It might also mark the start of the privatisation of London Underground: if by chance the Conservatives win the next election, insiders believe LU would be high on the privatisation list. It made an operating profit - of pounds 128m- for the first time in two decades in the financial year to the end of March.
The big question on Epping to Ongar is whether a commercial operator will make a pitch for the six miles of single track tacked on to the eastern end of the Central Line. Before it closed last September, it was carrying fewer than 80 passengers a day. A London Underground spokesman says this is because Essex villagers chose to drive to Epping and get the Central Line there.
But London Underground believes it may be possible to find a buyer - perhaps a commercial operator who would run the line on weekdays and turn it over to a "hobby operator" for weekends. It could also be revived purely as an attraction. A company with theme park interests, such as Pearson, might be interested.
Another possibility is that someone intending to bid for BR franchises, for example a bus operator, might buy the line to practise running trains. Chris Jack- son, deputy editor of Railway Gazette, is doubtful. "It's been run down so badly I would be surprised if anyone bids for it," he says. If the bidding process fails to stir interest, LU is likely to let an enthusiasts' group take it over. The Ongar Railway Preservation Society is standing by to do just that.
The line has always been one of Britain's oddball railways. It was opened by the Great Eastern Railway in 1865 as part of an overground line that ran from Ongar to London.
When the Central Line reached Epping in 1949, London Transport took over the six-mile stretch. As it was not electrified, passengers still had to change to a steam train to get to Ongar.
The push-pull puffers were a curiosity that did not disappear until 1957, when the track was finally electrified and underground trains were introduced. But passengers still had to change at Epping on to special two- or three- car trains: the power supply was not strong enough to run full-sized trains.
At its peak in 1971, 750 passengers were making the return trip. But even then the track was hardly an economic proposition although the staff did their utmost to drum up business. In 1965, an Ongar station foreman bought five (harmless) European scorpions in a Camden pet shop and let them loose in his goods yard. This formed the basis of one of the few scorpion colonies in Britain, which became an attraction. The staff kept quiet about its real origins, and encouraged speculation that it arrived in a banana van in the 1860s.
When the line closed, it was losing pounds 7 on each return trip. But the Department of Transport told LU it could close it only if it offered it for sale within three years. Under the Private Finance Initiative, the Government is trying to inject private money into infrastructure projects, and is also keen to raise any funds it can from its redundant assets.
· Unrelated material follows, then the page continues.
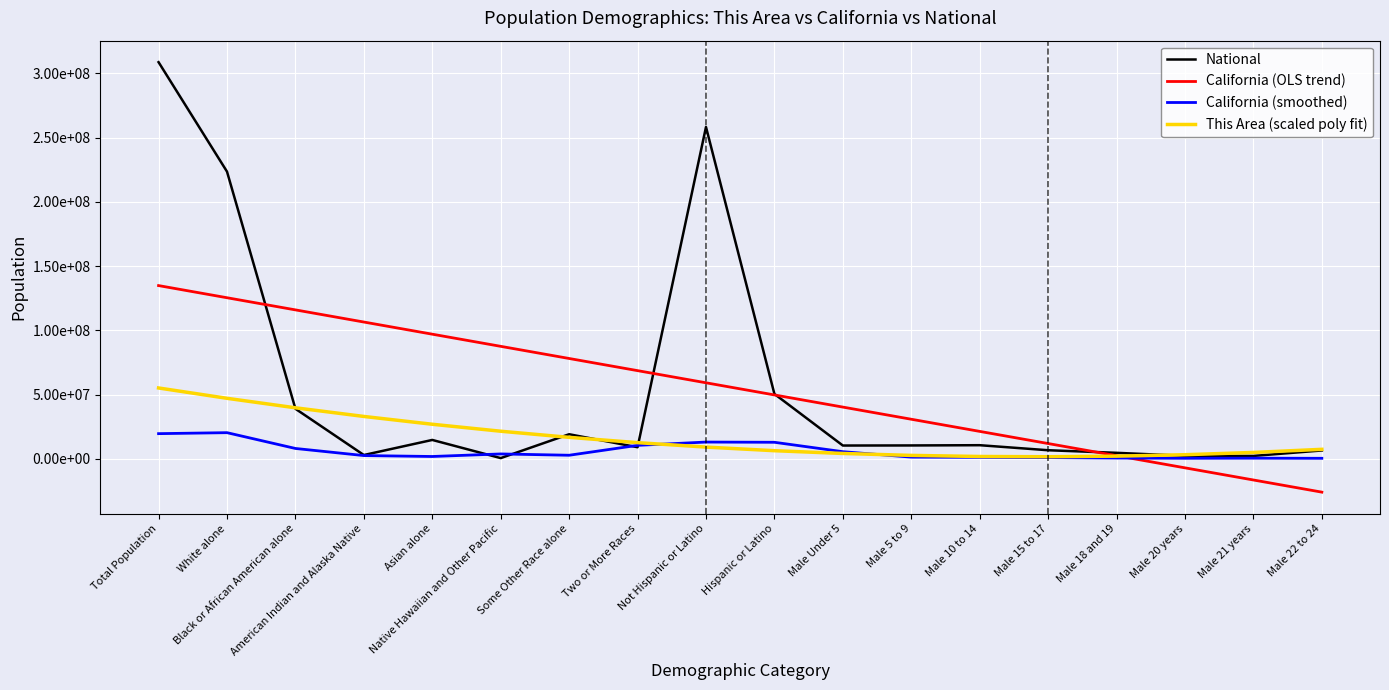

Which category has the lowest value in the California (OLS trend) series?

Male 22 to 24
In contrast to the British Rail sale, this deal would involve one company buying the entire track and buildings. It would then have to provide its own rolling stock: London Underground says it would be prepared to supply electricity only to a "serious railway provider" that could match its maintenance standards. Anyone else would either have to find another power source or use diesel or steam (in which case it would have to lower the track under the M11 bridge, which is high enough only for a tube train).
The Ongar Railway Preservation Society has been looking after the track and is keeping its fingers crossed that no commercial bidder comes forward. "If it cannot find a commercial buyer, it will be allowed to offer it to a preservation society," ORPS's Bob Yeldham says. It has bought the last three-car set, called the Craven set, to run on the line. This is the first time London Underground has sold a train. The society would like to take over the line, first under a lease then by buying it, so that it can run the Craven electric set on the part of the line that passes under the M11, and a steam train on the other half.
The London Underground system has had few closures. The Aldwych to Holborn spur of the Piccadilly Line closed at the same time as Epping to Ongar; before that the last closure was in 1959, when a spur in Acton was shut.
The real costs of running a low-frequency railway are demonstrated by the Preservation Society. It is running the Craven set between Grange Hill and Epping, and is charging pounds 15 for a ticket. Trains leave Grange hill at 10.38 and 13.23, and Epping at 11.53 and 14.31.